Prime Minister Theresa May on Monday battled to keep control of Britain’s exit from the European Union as some in her party called on her to quit.
The parliament, however, plotted to wrest the Brexit process away from her government.
At one of the most important junctures for the country in no less than a generation, British politics was at fever pitch and, almost three years since the 2016 EU membership referendum.
Meanwhile, it was still unclear how, when or if Brexit will take place.
With Mrs May weakened, ministers lined up to insist she was still in charge and to deny any part in, or knowledge of, a reported plot to demand she name a date to leave office.
As speculation swirled around Mrs May’s future, parliament prepared to try to take control of the Brexit process from the government in a series of votes due from 2200 GMT.
“May’s divided cabinet of senior ministers met on Monday to discuss a way forward,’’ Mrs May’s spokesman said, though contradictory reports of the discussions, which are supposed to remain private, were swiftly published on Twitter.

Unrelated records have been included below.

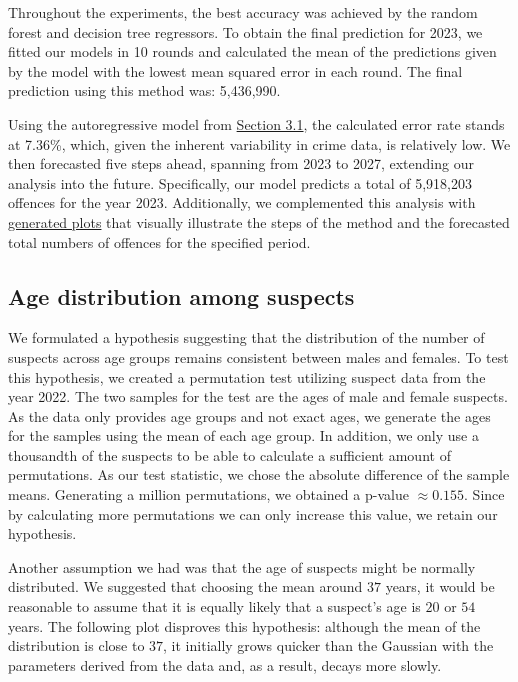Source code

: \documentclass{article}
\theoremstyle{plain}
\theoremstyle{definition}
\theoremstyle{remark}
\begin{document}
Throughout the experiments, the best accuracy was achieved by the random forest and decision tree regressors. To obtain the final prediction for 2023, we fitted our models in 10 rounds and calculated the mean of the predictions given by the model with the lowest mean squared error in each round. The final prediction using this method was: 5,436,990.



Using the autoregressive model from \hyperref[subsec:methods_prediction]{Section 3.1}, the calculated error rate stands at 7.36\%, which, given the inherent variability in crime data, is relatively low. We then forecasted five steps ahead, spanning from 2023 to 2027, extending our analysis into the future. Specifically, our model predicts a total of 5,918,203 offences for the year 2023. Additionally, we complemented this analysis with \href{https://github.com/rojan-abolhasani/Order-in-Chaos-Understanding-Criminal-Patterns-in-Germany}{generated plots} that visually illustrate the steps of the method and the forecasted total numbers of offences for the specified period.

\subsection{Age distribution among suspects}



We formulated a hypothesis suggesting that the distribution of the number of suspects across age groups remains consistent between males and females. To test this hypothesis, we created a permutation test utilizing suspect data from the year 2022. The two samples for the test are the ages of male and female suspects. As the data only provides age groups and not exact ages, we generate the ages for the samples using the mean of each age group. In addition, we only use a thousandth of the suspects to be able to calculate a sufficient amount of permutations. As our test statistic, we chose the absolute difference of the sample means. Generating a million permutations, we obtained a p-value $\approx 0.155$. Since by calculating more permutations we can only increase this value, we retain our hypothesis.

Another assumption we had was that the age of suspects might be normally distributed. We suggested that choosing the mean around $37$ years, it would be reasonable to assume that it is equally likely that a suspect's age is $20$ or $54$ years. The following plot disproves this hypothesis: although the mean of the distribution is close to $37$, it initially grows quicker than the Gaussian with the parameters derived from the data and, as a result, decays more slowly.
\end{document}
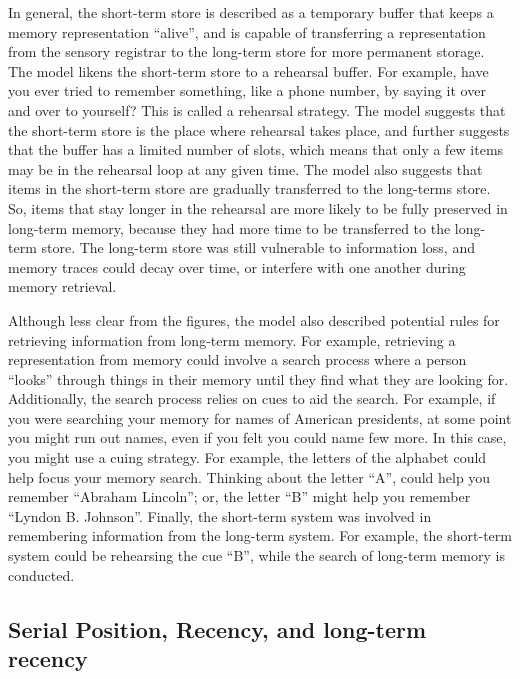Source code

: \documentclass[
  oneside,
  12pt]{crumpbook}
\begin{document}
In general, the short-term store is described as a temporary buffer that keeps a memory representation ``alive'', and is capable of transferring a representation from the sensory registrar to the long-term store for more permanent storage. The model likens the short-term store to a rehearsal buffer. For example, have you ever tried to remember something, like a phone number, by saying it over and over to yourself? This is called a rehearsal strategy. The model suggests that the short-term store is the place where rehearsal takes place, and further suggests that the buffer has a limited number of slots, which means that only a few items may be in the rehearsal loop at any given time. The model also suggests that items in the short-term store are gradually transferred to the long-terms store. So, items that stay longer in the rehearsal are more likely to be fully preserved in long-term memory, because they had more time to be transferred to the long-term store. The long-term store was still vulnerable to information loss, and memory traces could decay over time, or interfere with one another during memory retrieval.

Although less clear from the figures, the model also described potential rules for retrieving information from long-term memory. For example, retrieving a representation from memory could involve a search process where a person ``looks'' through things in their memory until they find what they are looking for. Additionally, the search process relies on cues to aid the search. For example, if you were searching your memory for names of American presidents, at some point you might run out names, even if you felt you could name few more. In this case, you might use a cuing strategy. For example, the letters of the alphabet could help focus your memory search. Thinking about the letter ``A'', could help you remember ``Abraham Lincoln''; or, the letter ``B'' might help you remember ``Lyndon B. Johnson''. Finally, the short-term system was involved in remembering information from the long-term system. For example, the short-term system could be rehearsing the cue ``B'', while the search of long-term memory is conducted.

\hypertarget{serial-position-recency-and-long-term-recency}{%
\subsection{Serial Position, Recency, and long-term recency}\label{serial-position-recency-and-long-term-recency}}
\end{document}
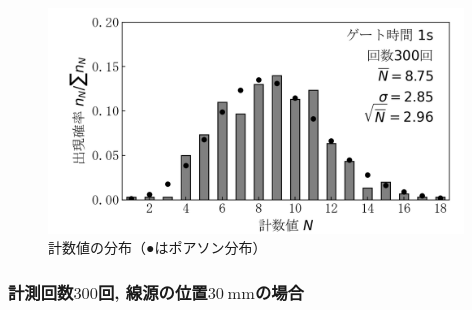 \documentclass{jarticle}
\begin{document}
\begin{figure}[H]
  \begin{center}
    \includegraphics[width=110mm]{graph/count-distribution-60mm-300times.png}
    \caption{計数値の分布（●はポアソン分布）}
    \label{fg:count-distribution-60mm-300times}
  \end{center}
\end{figure}


\subsubsection{計測回数$300$回, 線源の位置$30\ \mathrm{mm}$の場合}

\end{document}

“The PM opened by suggesting that “no deal’’ is not a viable option.
“Other ministers said no deal is better than no Brexit.
“Other reports said her cabinet war-gamed an election,” the Daily Telegraph’s deputy political editor Steven Swinford reported.
Amid the chaos, it was unclear when May would bring her divorce deal back to parliament.
The deal Mrs May negotiated with the EU was defeated in parliament by 149 votes on March 12 and by 230 votes on January 15.
“We will only bring the vote back if we believe that we would be in a position to win it,” Mrs May’s spokesman said, declining to comment on whether it would take place on Tuesday.
Mrs May had to delay Britain’s original March 29 departure date because of the deadlock in London.
Now, the country will leave the EU on May 22 if May’s deal is approved by parliament this week.
If not, Britain will have until April 12 to offer a new plan or decide to leave without a treaty.